Trotzdem erschrak Sunja, als sie plötzlich leise angesprochen wurde.

„Sunja? Bitte sei leise. Ich muss mit dir reden."

Kampfbereit stand Sunja da und blickte Tonya entgegen, die nun langsam näherkam.

„Wo warst du?"

„Im Süden", erwiderte Tonya und setzte sich. „Ich habe ein Versteck im Süden. Außer mir gibt es nur noch eine einzige Person, die dieses Versteck kennt. Diese Person hat mir dort Nachrichten hinterlegt. Wir müssen uns vorbereiten, Sunja. Alpha Norman plant einen Angriff."

„Sagt diese Person", argwöhnte Sunja. „Und du traust ihr?"

„Bedingungslos", nickte Tonya. „Alpha Norman will mich. Er hat Spione bei den Rudellosen eingeschleußt. Sie sollen herausfinden, wo ich bin. Wenn sie mich gefunden haben, werden sie angreifen."

„Dann sollten wir darüber nachdenken, dich auszuliefern", schlug Sunja spöttisch vor.

„Wäre eine Möglichkeit", grinste Tonya schief. „Das würde aber nicht den Kampf verhindern."

„So. Meinst du?", zweifelte Sunja.

„Alpha Norman hat drei Ziele", erklärte Tonya. „Ziel eins, er will die Rudellosen vernichten, denn er sieht in ihnen eine Gefahr für das Forster-Rudel. Ziel zwei, er will euch vernichten, denn es gibt einige Frauen aus dem Forster-Rudel, die bei euch Unterschlupf gefunden haben. Und diese Frauen will er zurückholen, schließlich sind sie – sein Eigentum. Sein Rudel – seine Wölfe. Und das dritte Ziel bin ich. Er will mich haben, damit Hendrik mich ablehnen kann und dann die Tochter seines besten Freundes zur Gefährtin wählen kann."

„Ist doch Blödsinn", schnaubte Sunja. „Die Ablehnung ist nur dann gültig, wenn du sie akzeptierst."

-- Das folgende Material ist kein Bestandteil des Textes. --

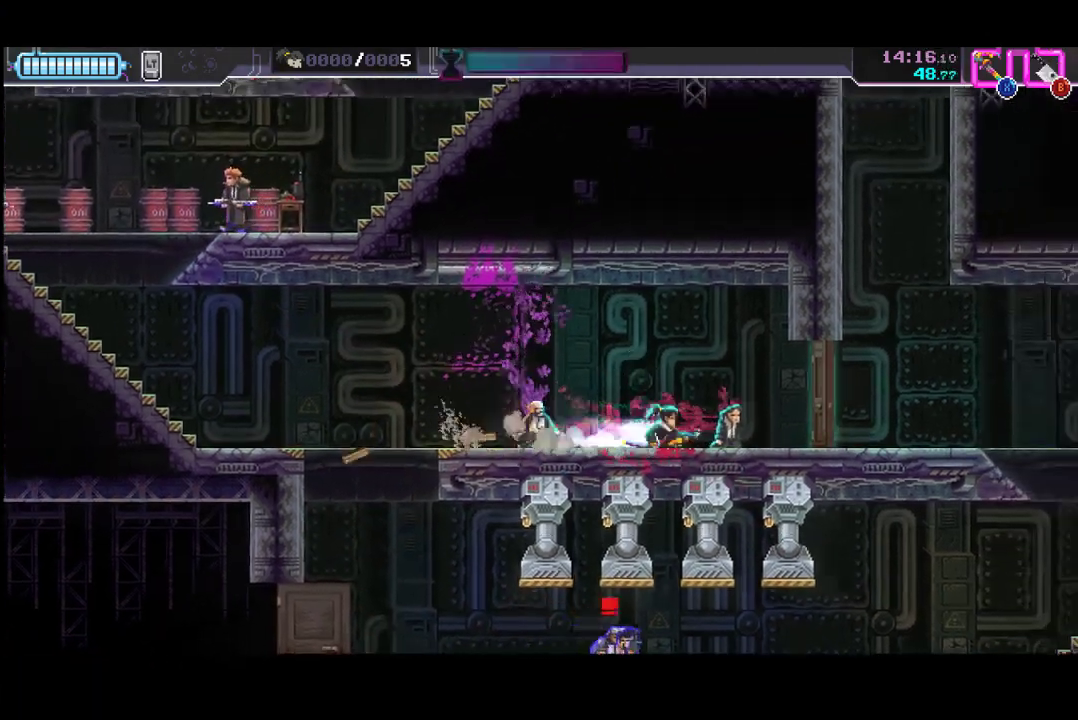
{"buttons": [], "left_stick": "center", "button_events": [[167, "X", "down"], [300, "X", "up"]]}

„Richtig", nickte Tonya. „Im Klartext, er will mein Tod, weil er weiß, dass ich dieser Ablehnung nicht zustimmen werde."

„Glaubst du wirklich, er würde das seinem Sohn antun?", fragte Sunja zweifelnd.

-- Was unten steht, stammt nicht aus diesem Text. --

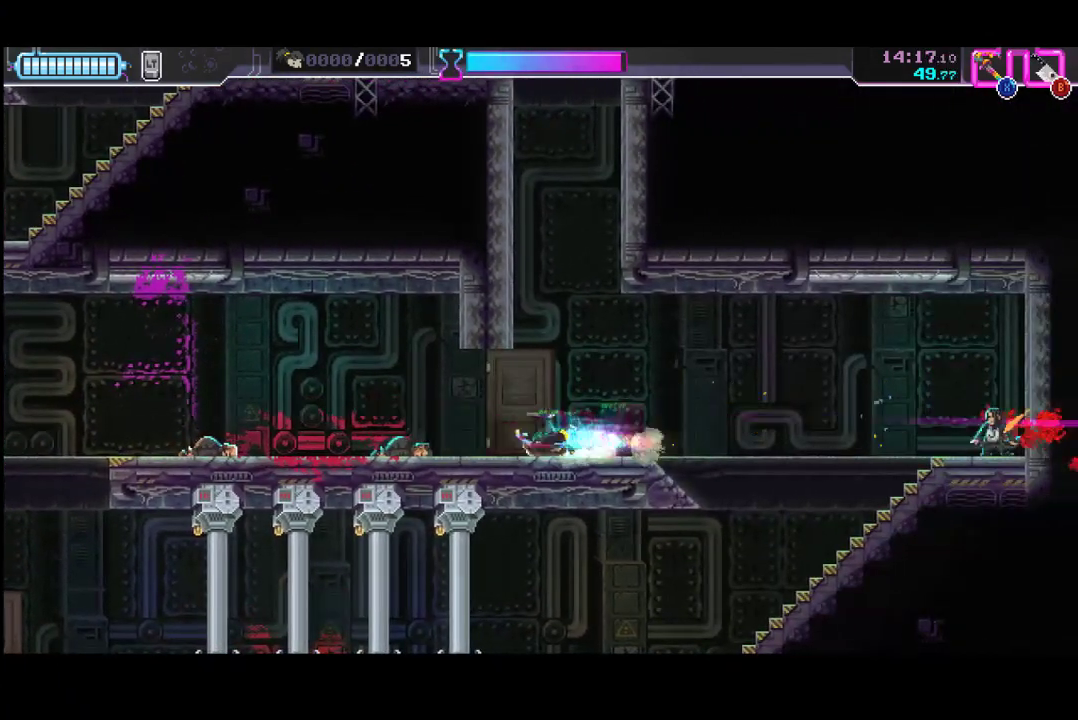
{"buttons": [], "left_stick": "left", "button_events": [[100, "R2", "up"], [300, "R2", "down"], [500, "R2", "up"]]}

„Ja", nickte Tonya. „Geld zu Geld, Macht zu Macht. Durch die Verbindung zwischen Hendrik und dieser Evelina hätten Alpha Norman und sein Freund die Macht über das ganze Rudel. Gemeinsam gehören den beiden dann etwa zwei Drittel von allem, was das Forster-Rudel ausmacht."

„Wenn Hendrik und diese Evelina sich verpaaren, dann hätten sie doch die Macht und nicht ihre Väter", warf Sunja ein.

„Irrtum", schüttelte Tonya den Kopf. „Solange Alpha Norman dieses Amt nicht an seinen Sohn weitergegeben hat, ist er der Alpha und hat das Sagen. Und Evelina ist ein braves und folgsames Mädchen. Der Rat steht hinter Alpha Norman. Noch haben die Alten die Macht. Und würden sie ihr Ziel erreichen, würde auch ihre Macht größer und Hendrik hätte es deutlich schwerer, dagegen anzukommen."

„Und was ist, wenn Hendrik genau dasselbe will, wie sein Vater?", fragte Sunja noch immer zweifelnd.

„Nein", schüttelte Tonya entschieden den Kopf. „Hendrik widersetzt sich seinem Vater und lehnt Evelina grundsätzlich ab. Er ist sogar aus dem Alphahaus ausgezogen und lebt nun in einem Gästezimmer im Rudelhaus. Genau deshalb ist Alpha Norman auch so zornig auf mich. Ich habe ihn vor dem ganzen Rudel die Stirn geboten und nun bin ich auch noch schuld daran, dass sein Sohn sich ihm widersetzt. Alpha Norman will meinen Tod."

„Das macht Sinn", sinnierte Sunja. „Was schlägst du vor?"

„Ich schätze, die Frauen aus dem Dorf werden nun annehmen, ich wäre abgehauen", überlegte Tonya und blickte Sunja fragend an. Diese nickte zustimmend. „Nutzen wir das aus und lassen wir sie in diesem Glauben. Ab sofort bin ich Patrischa. Erzähle nur Amira und Sienna von mir. Für alle anderen aus dem Dorf werde ich die scheue Eigenbrödlerin Patrischa in den Wäldern."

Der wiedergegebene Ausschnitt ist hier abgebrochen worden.